Synthesis and characterization of MOFs/activated carbon composite on carbon-dioxide adsorption

Industrial development has impact to the production of carbon dioxide gas emissions, particularly resulted from combustion exhaust gases in production process. Almost 90% of the gases that cause the greenhouse effect is produced by the increasing of carbon dioxide in the atmosphere. Porous material is one the promising adsorbent material for inorganic elements, such as carbon dioxide gas. The activated carbon used in this study was produced from seaweed solid waste. A high cellulose composition in seaweed solid waste, which reached 43.47%, making the seaweed solid waste has potency to be a precursor of activated carbon. Many research developments to improve the performance of activated carbon as an adsorbent have been carried out. One of the most promising groups of adsorbents for carbon dioxide capture are metal organic frameworks (MOFs) as microporous materials with crystal structures. The purpose of this study is to create a new type of composite using the activated carbon derived from seaweed solid waste and Metal Organic Frameworks (MOFs) to enhance the adsorption capacity of carbon dioxide gas.
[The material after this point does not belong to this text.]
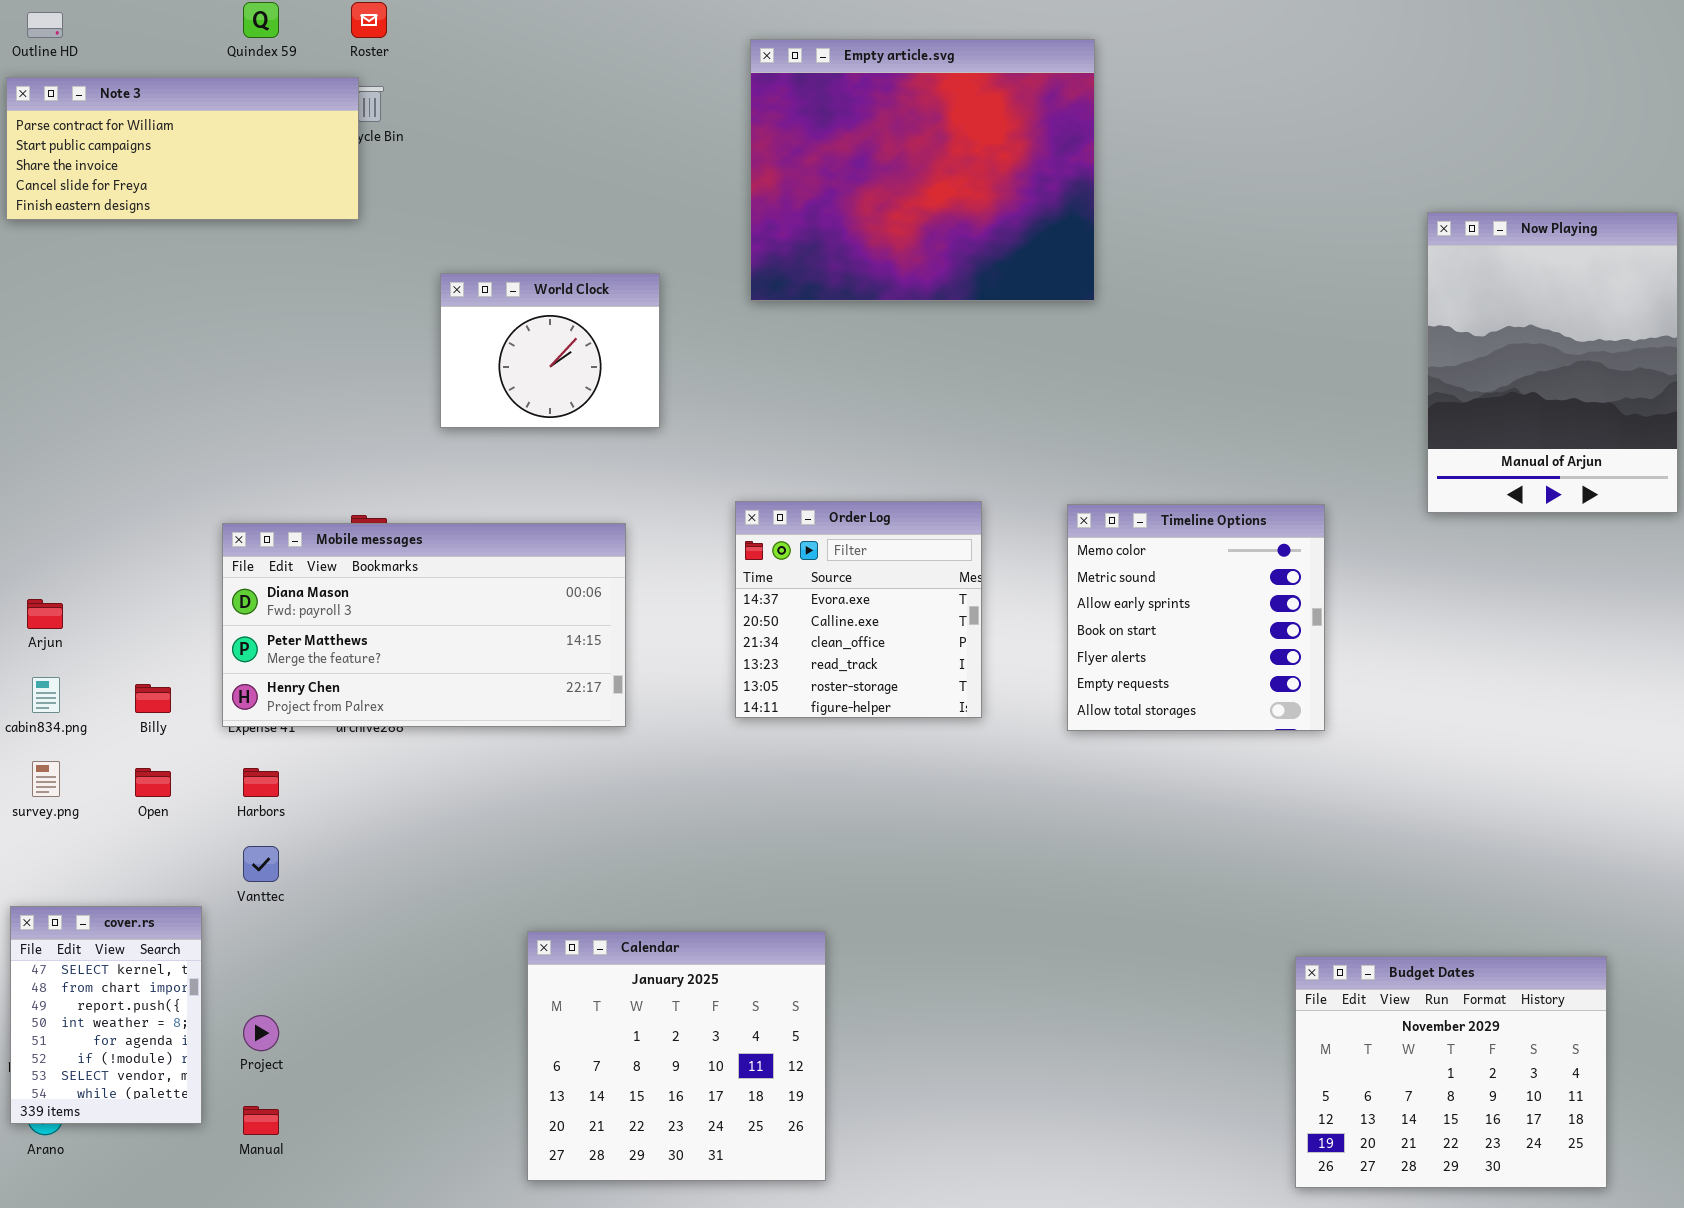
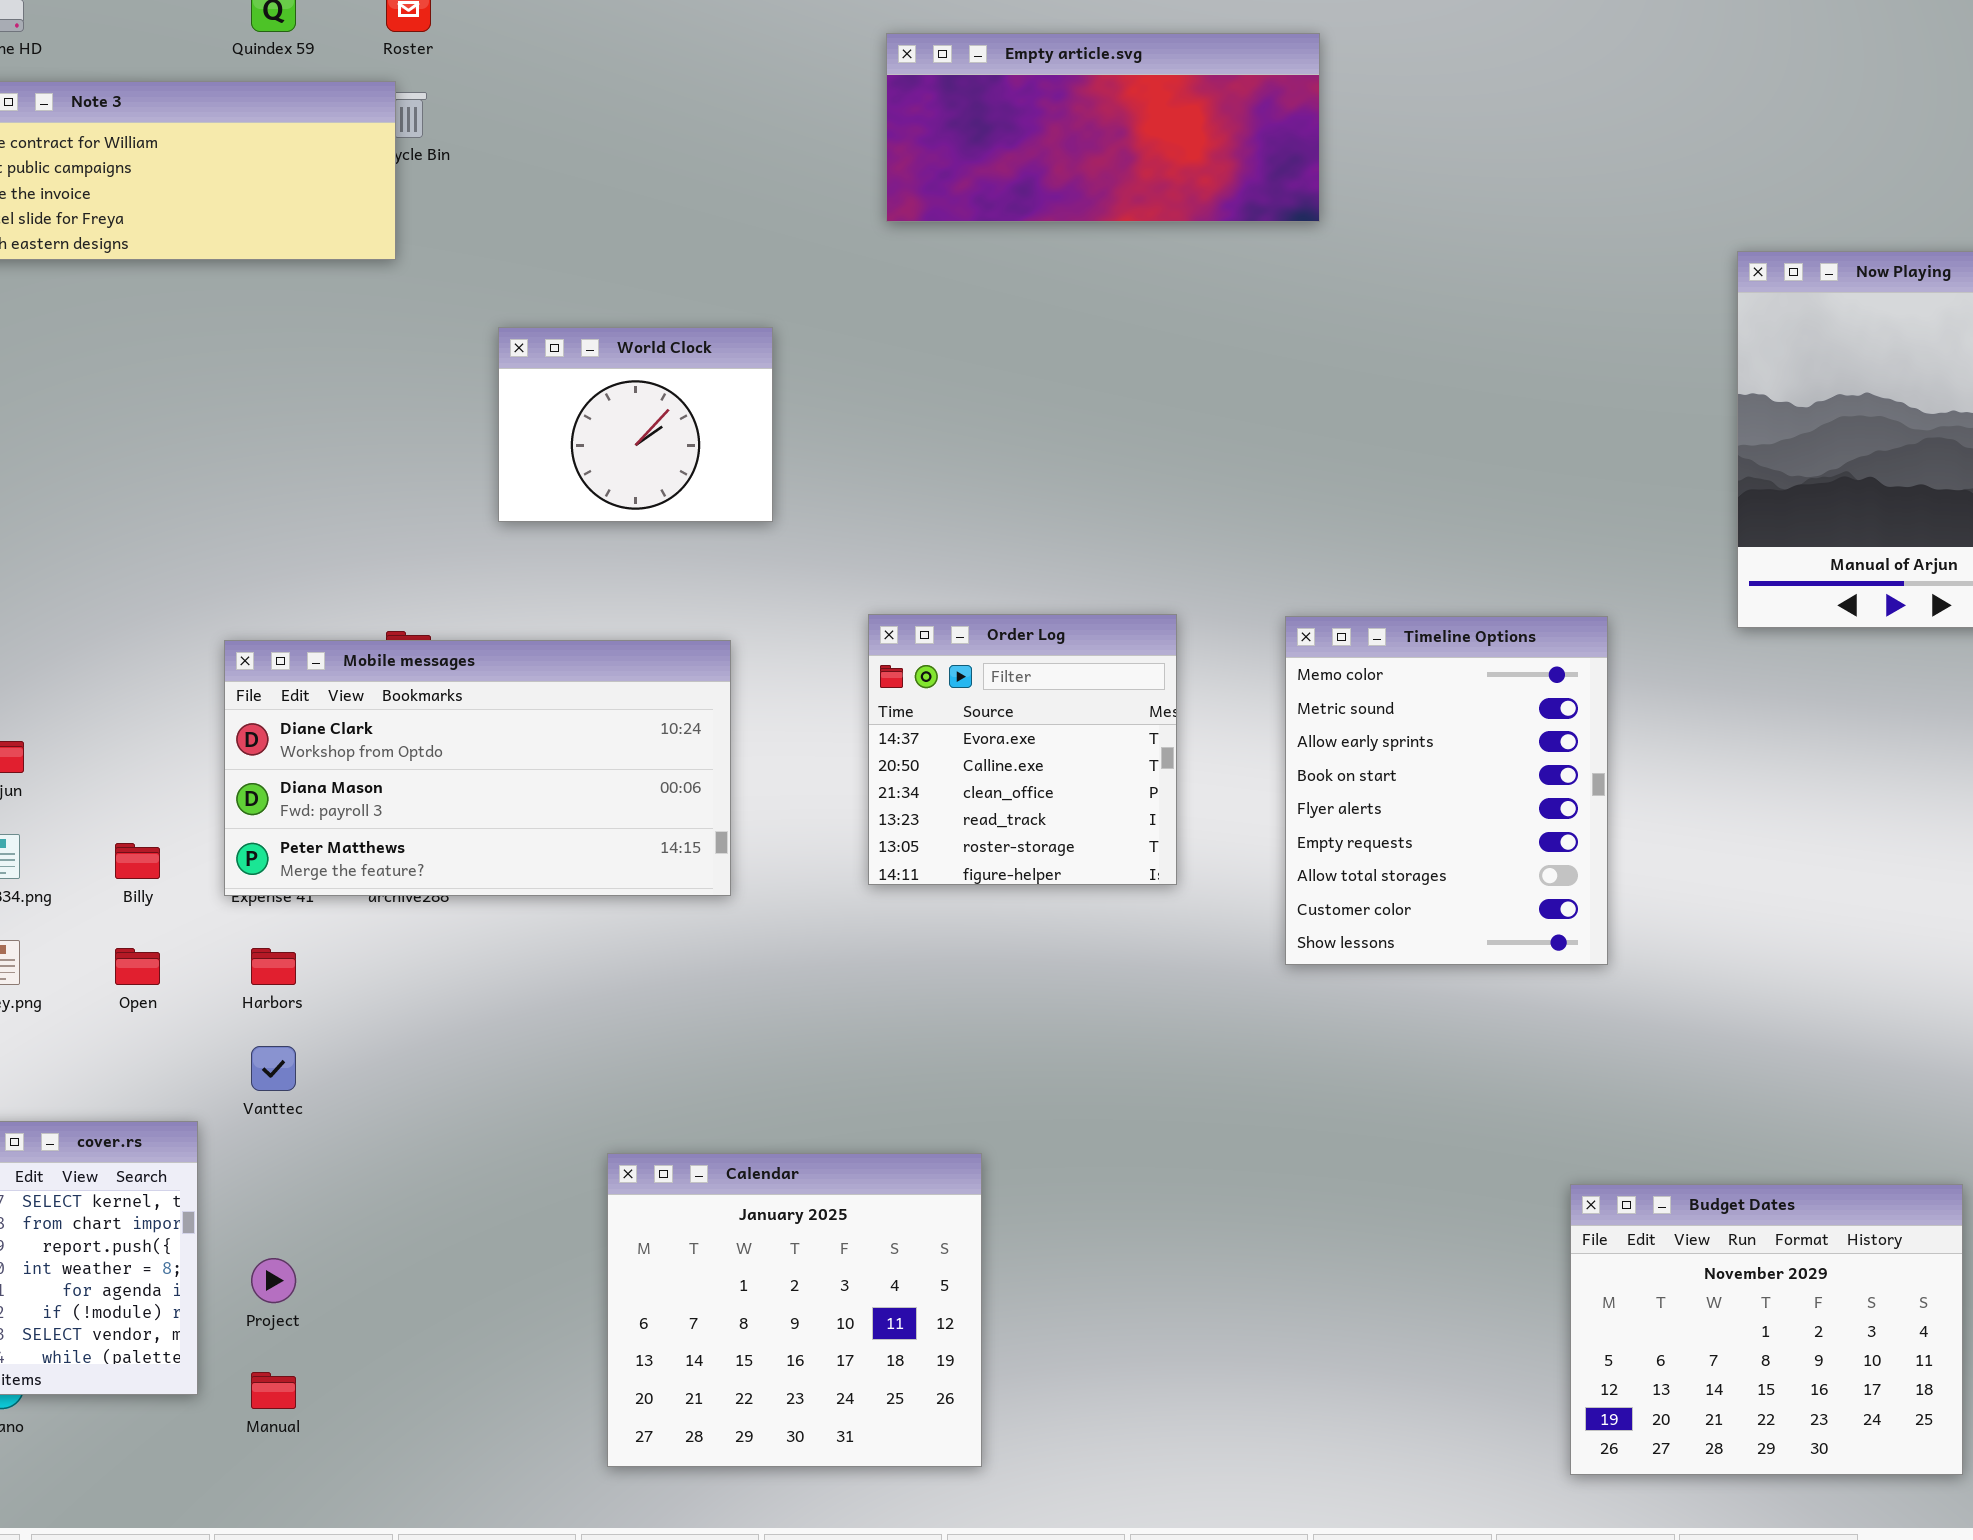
Empty article.svg: [750,39,1095,301] -> [886,33,1320,222], resized
Timeline Options: [1067,504,1325,731] -> [1285,616,1608,965], resized
Mobile messages: [222,523,626,727] -> [224,640,731,896], scrolled up 1 row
Activated carbon was carried out using carbonization process in temperature of 4000C for 60 minutes and 6000C for 30 minutes. Then bio-chars were activated using NaOH solution with concentration of 40% and 20%. Copper and Nickel as metals in MOF were selected in this study. The MOFs/AC composite were investigated to find out their porosity and surface area using BET analyzer, and the potency to adsorp carbon dioxide gas using Temperatur Programme Desorption (TPD)-CO2. The compositon of metals were measured using an X-Ray Fluorescence (XRF). The composite material of MOF with activated carbon resulted higher CO2 adsorption capacity than activated carbon produced by chemical activation using NaOH solution. The presence of collaborative or cooperative effects originating from different components can increase the adsorption capacity of CO2 molecules because an active site is formed on the surface between Cu-MOFs and Ni-MOFs with activated carbon.